Watch Captain Marvel and read about other women who made a difference.

I don’t know if it is by design or by chance that Captain Marvel was shown on the big screen just a few days shy of International Women’s Day. But it is the perfect way to show kids that in this world where most superheroes are men, women are strong and can make a difference too! You may supplement this by watching other videos or reading stories about other women in society who made a difference. Start with our very own, like Gabriela Silang or Cory Aquino, or even talk about the women in your family!

Teach him about authenticity and emotion.

It’s not really a question of which gender is better than the other.

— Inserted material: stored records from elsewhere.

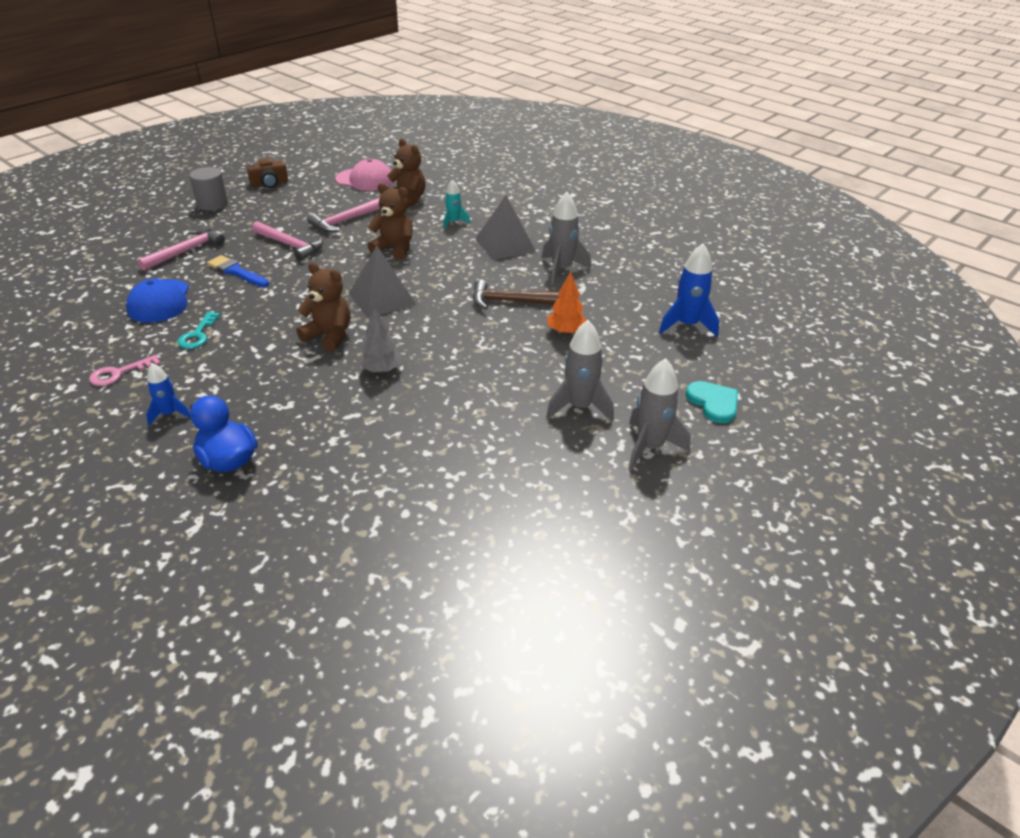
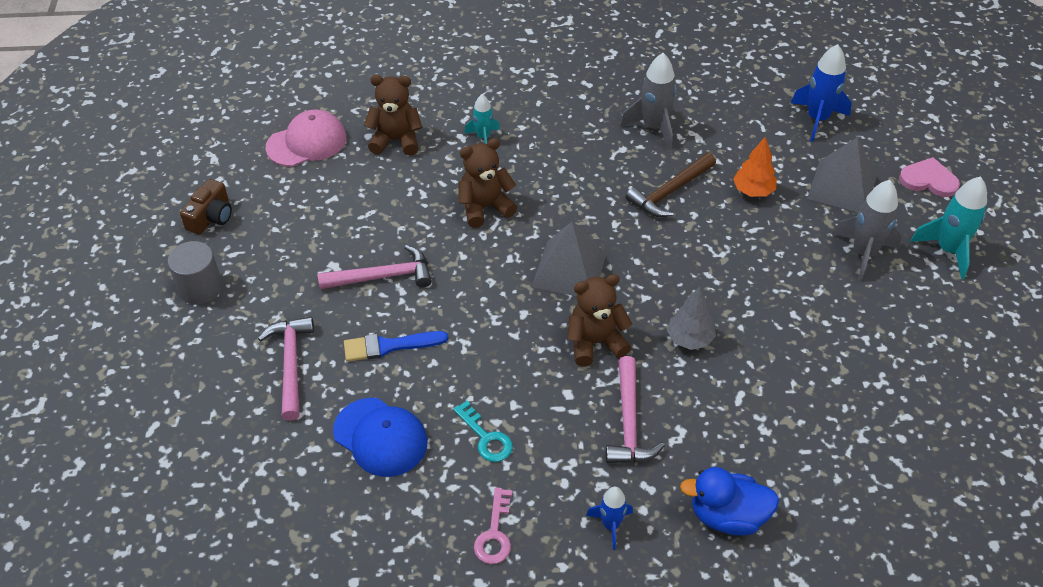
camera: 45 degrees left, 10 degrees up
(345, 221) = (381, 208): pink hammer -> pink hammer (628, 422)
(505, 245) = (568, 132): grey pyramid -> grey pyramid (842, 186)
(650, 447) = (948, 250): grey rocket -> turquoise rocket
(713, 403) = (928, 180): turquoise heart -> pink heart

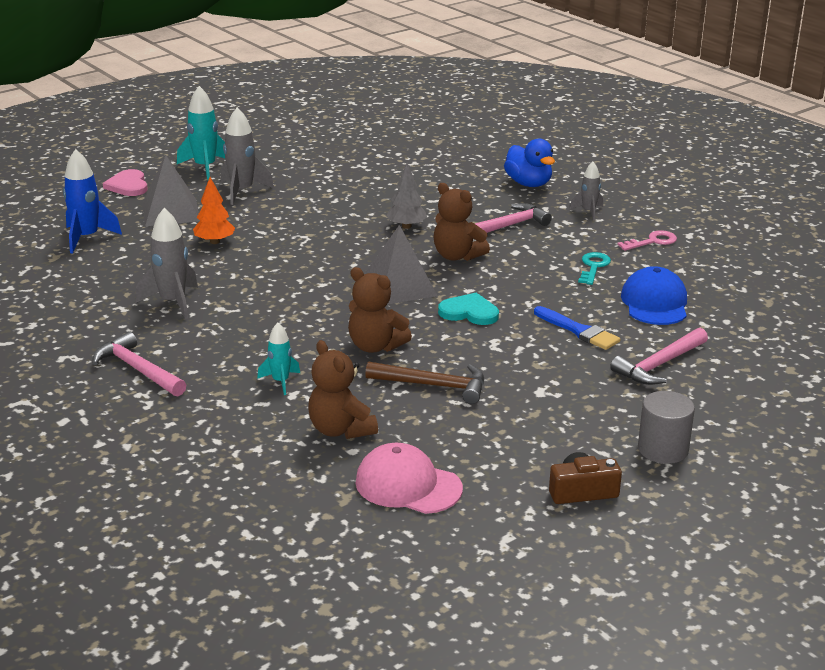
camera: 125 degrees left, 20 degrees down
(383, 277) = (518, 362): pink hammer -> pink hammer (138, 369)
(485, 291) = (469, 312): none -> turquoise heart
(610, 525) = (588, 211): blue rocket -> grey rocket
(669, 192) = (255, 273): brown hammer -> brown hammer (434, 386)

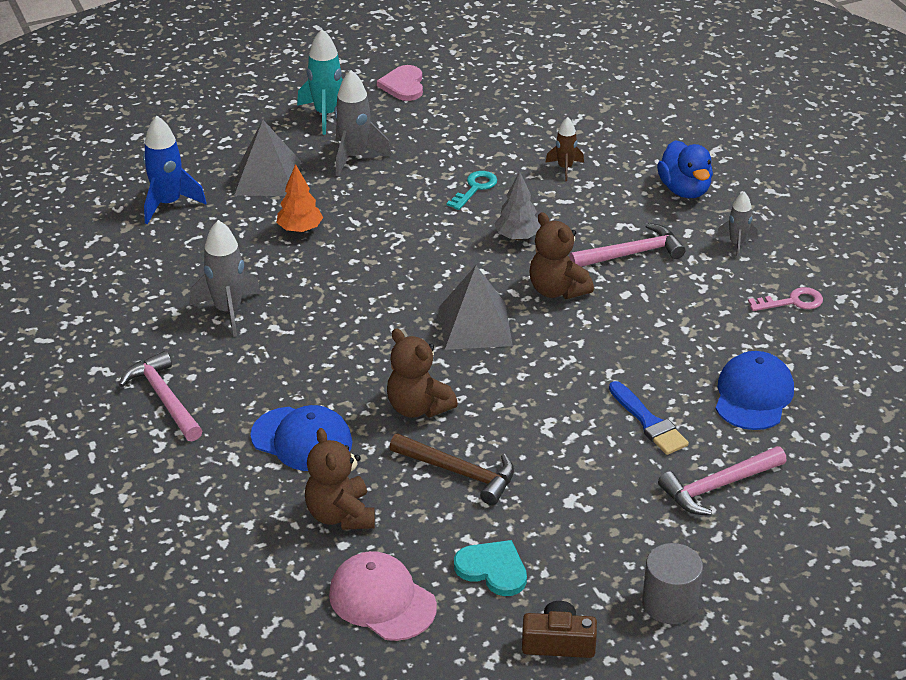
camera: 15 degrees right, 10 degrees up
(128, 185) = (235, 131): pink heart -> pink heart (403, 85)
(280, 381) = (302, 439): turquoise rocket -> blue cap
(424, 180) = (565, 168): none -> brown rocket
(469, 312) = (538, 375): turquoise heart -> turquoise heart (493, 569)
(593, 267) = (706, 330): turquoise key -> turquoise key (475, 188)

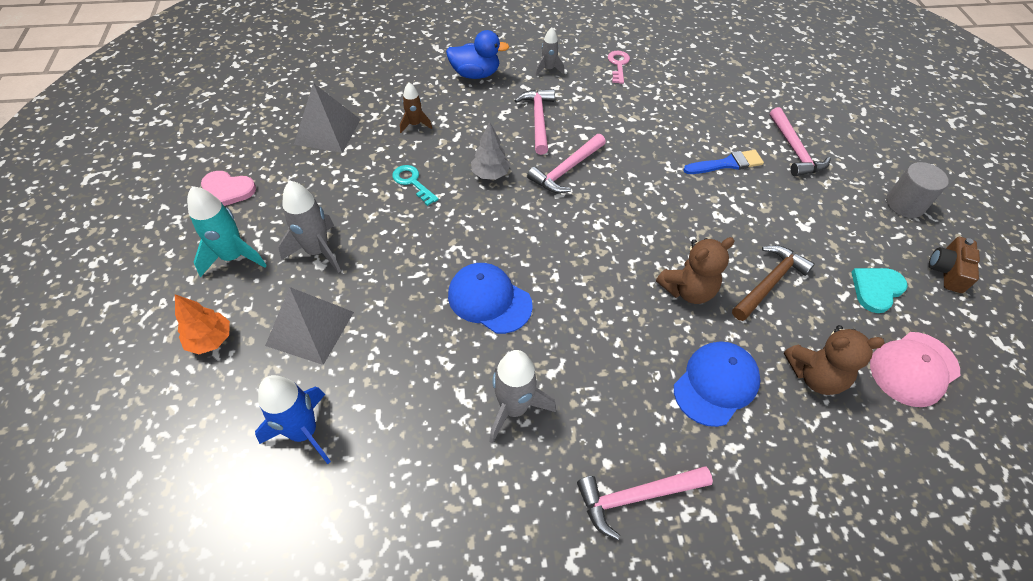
camera: 75 degrees left, 15 degrees up
(300, 229) = (409, 319): orange tree -> orange tree (211, 340)
(475, 326) = (594, 228): grey pyramid -> grey pyramid (328, 131)
(557, 290) = (566, 170): brown teddy bear -> pink hammer
(753, 395) = (707, 109): blue cap -> blue cap (489, 300)

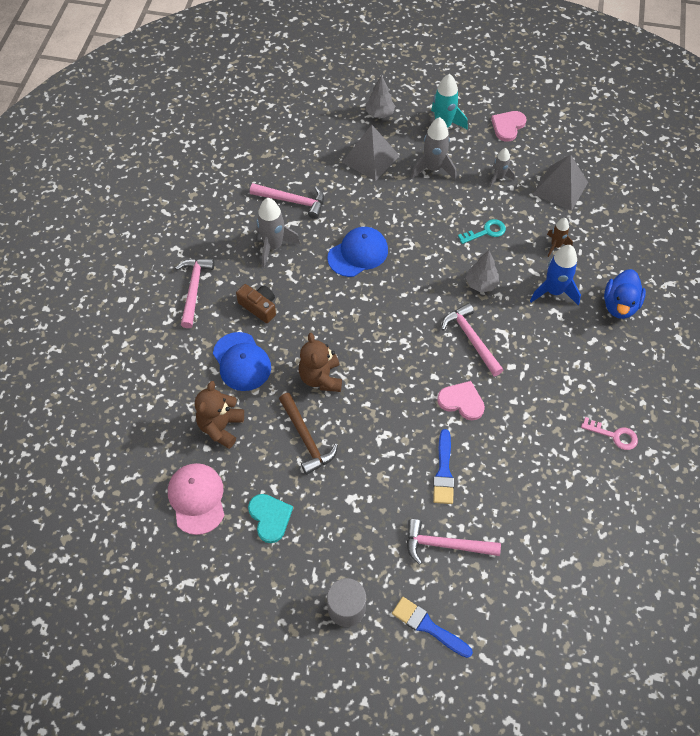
camera: 110 degrees right, 5 degrees up
(211, 340) = (380, 114): orange tree -> grey tree
(304, 432) = (301, 149): blue rocket -> blue rocket (554, 291)
(538, 120) = (541, 337): pink hammer -> pink hammer (292, 201)
(548, 69) = (617, 368): grey rocket -> grey rocket (499, 177)
(644, 164) = (461, 401): none -> pink heart
(871, 148) = (428, 626): none -> blue brush
(947, 271) = (264, 591): brown camera -> brown camera (259, 307)

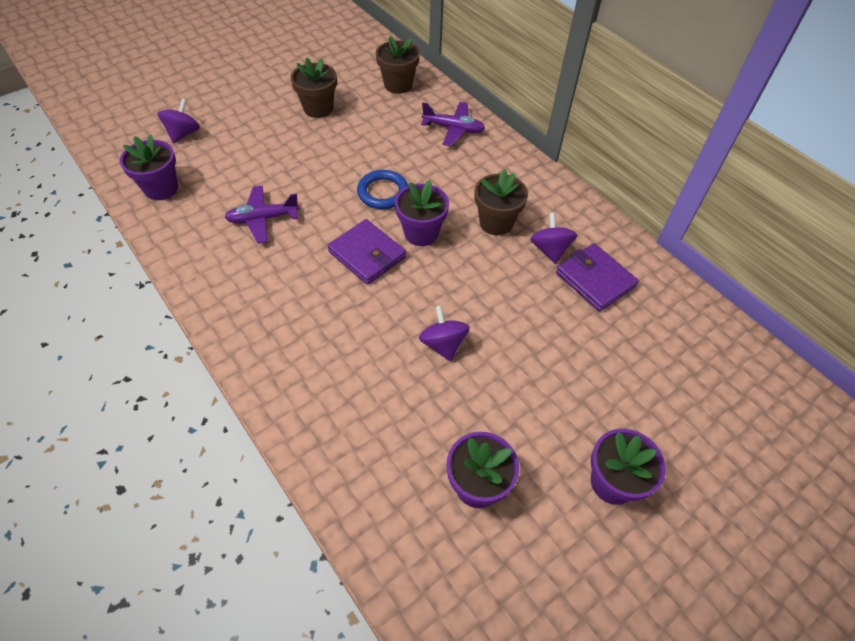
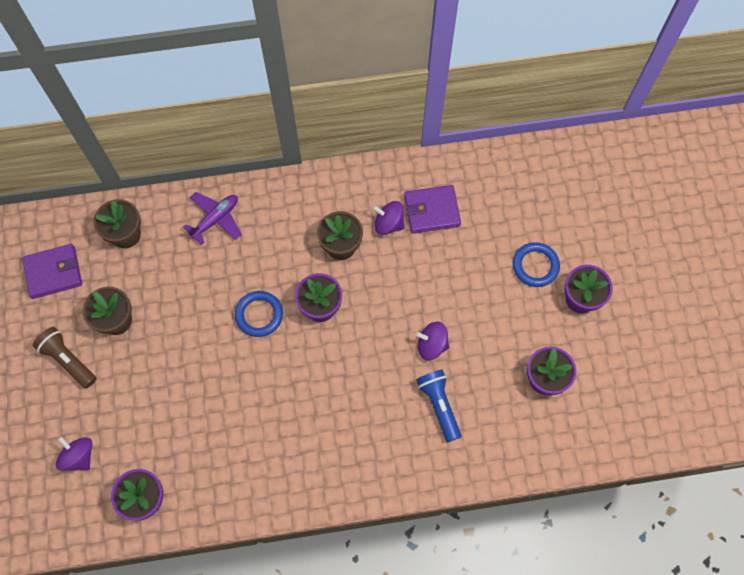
camera: 60 degrees left, 15 degrees up
(263, 219) = (235, 424): purple plane -> none
(266, 96) = (68, 360): none -> brown flashlight
(367, 254) = (320, 358): purple wallet -> purple wallet (54, 272)
(376, 381) = (439, 405): none -> blue flashlight
(614, 409) = (535, 266): none -> blue ring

What we really need to break are gender-stereotypes. While some of us might have grown up believing that men don’t cry, I’m pretty sure it made your heart melt when you saw your husband cry during your wedding. Aminin! I’m sure we women have at some point hoped that our partner was more sensitive to how we feel. So let’s break away from this notion, and allow our little boys to be authentic and freely express their emotions. Your son’s future wife will thank you for this. 😉

Model the behavior.

Children learn a lot by observing us. As moms, we must be an example of how a woman should be treated. This means making sure that other men in your family and outside treat you with the respect you deserve. This could also mean showing them how you are confidently beautiful in whatever state of life you are in – whether being a stay-at-home mom or a full-time working mom. Another way to model the behavior is by involving him (and maybe even the dad!) in household chores that are stereotypically known to be women’s tasks like washing dishes, cooking or doing the laundry. You are not only teaching him about shared parental responsibility, but you’re also building his life skills!

Come to think of it, these three things aren’t just reserved for the celebration of Women’s Month. These are things that must be consistently observed and taught by parents and educators… Well, except for Captain Marvel which won’t be showing for long!